Picture of The Isokon Building, Lawn Road
The Isokon Building, Lawn Road

But before that, and like so many other parts of London now known as zone two, much of the area's architecture was the result of the Victorian and Edwardian eras of housebuilding.

Hampstead is full of incredible period homes, which whilst not always totally conducive to twenty-first century living, give the area an historical grounding.


A grounding which at times seems the antithesis of the newer, shiner version of London which has emerged since the turn of the millennium.


I think that’s it. There’s almost nothing forced or contrived about Hampstead. Things are the way they are because the area has been evolving for over a thousand years, not because they’ve been carefully positioned on a master plan.


It’s authentic in a way which in 2022, not much else is.


Whilst in theory at least there’s an abundance of homes with historical character to choose from, the one thing the area has lacked is apartments that provide for a more modern way of living.

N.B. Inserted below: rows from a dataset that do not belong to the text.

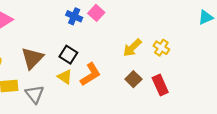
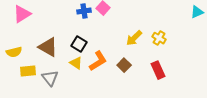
blue cross: (74, 16) -> (84, 11), turned -32
brown triangle: (32, 58) -> (48, 47), turned -45
brown square: (133, 79) -> (124, 65), moved

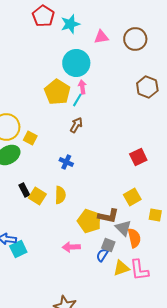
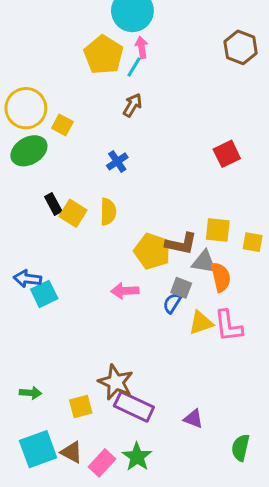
blue cross: (66, 162) -> (117, 161), turned 32
yellow square: (132, 197) -> (218, 230), moved, turned 36
gray triangle: (123, 228) -> (204, 262), turned -36

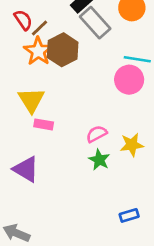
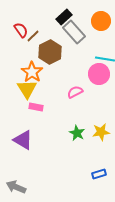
orange star: (38, 51) -> (32, 72), moved
pink semicircle: (97, 134) -> (75, 92), moved
yellow star: (132, 145) -> (101, 132), moved

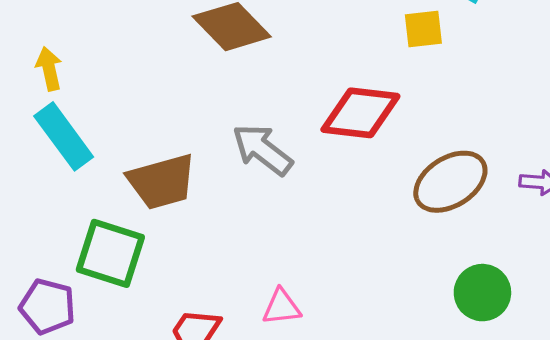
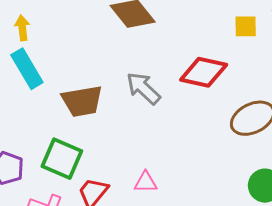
green square: (110, 253) -> (62, 159), moved

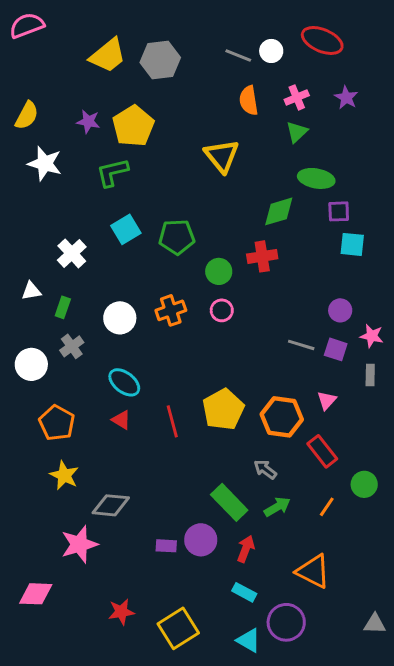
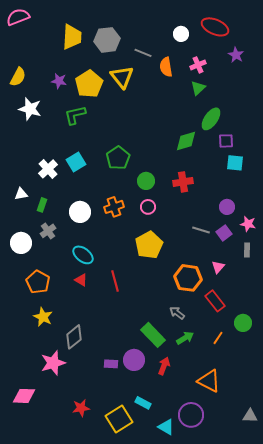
yellow trapezoid: (108, 55) -> (72, 37), turned -48
gray line: (238, 55) -> (143, 53), moved
purple star: (346, 97) -> (236, 55), moved
yellow triangle: (222, 156) -> (122, 77), moved
green ellipse: (316, 178) -> (211, 119), turned -65
cyan square: (126, 229) -> (76, 162), moved
green pentagon: (177, 237) -> (118, 158), turned -30
red cross: (262, 256) -> (183, 182), moved
purple square: (336, 349) -> (224, 233), turned 35
yellow pentagon: (223, 409) -> (149, 245), moved
gray diamond: (111, 505) -> (74, 337), turned -45
cyan rectangle: (244, 592) -> (143, 403), moved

And wouldn’t you know it, my lovely clients are selling one. And through the wonders of modern technology, you can see the sales listing here.

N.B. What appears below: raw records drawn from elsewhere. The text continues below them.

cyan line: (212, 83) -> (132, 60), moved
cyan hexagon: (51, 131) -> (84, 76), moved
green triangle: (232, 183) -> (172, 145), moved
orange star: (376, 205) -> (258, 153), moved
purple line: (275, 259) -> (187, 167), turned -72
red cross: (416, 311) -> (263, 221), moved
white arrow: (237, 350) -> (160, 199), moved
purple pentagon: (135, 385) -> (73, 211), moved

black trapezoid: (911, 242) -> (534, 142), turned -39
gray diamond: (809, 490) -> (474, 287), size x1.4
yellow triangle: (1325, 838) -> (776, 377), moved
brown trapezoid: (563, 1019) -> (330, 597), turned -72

“Directly opposite the woodland and meadows of Hampstead Heath, sits Heath Park Gardens, a private gated development of only thirteen apartments”
Picture of Heath Park Gardens, Templewood Avenue
Heath Park Gardens, Templewood Avenue

 

Things I’ve been inspired by this week



The coyote’s anguish
It’s one of the best metaphors for life, marketing, achievement, community and possibility in all of TV cartooning.
The coyote is always looking for a quick win. Because he doesn’t persist with a plan that builds over time, all of his outlandish stunts add up to nothing but frustration.
The coyote is obsessed with gaining at the expense of his enemy. As a result, he’s faced with either defeat or short-lived and ultimately empty victory.
The coyote is obviously immortal, but he’s always in pain. Either in the pain that comes from hitting a wall at 100 miles an hour, or the pain of knowing that yet another short-term plan came to no good.
The coyote challenges the laws of physics in the belief that he, and he alone is entitled to his own rules.
The coyote is happy to spend money on ludicrous devices that make promises he must know are empty, but instead of investing, he keeps chasing the gimmicks.
The coyote picked the wrong goal. Even though it’s clear he can’t succeed, he doesn’t switch, obsessing about sunk costs instead.
And even though he has experienced the frustration of the short-term selfish shortcut again and again, he never pauses to consider what would happen if he created something of value instead.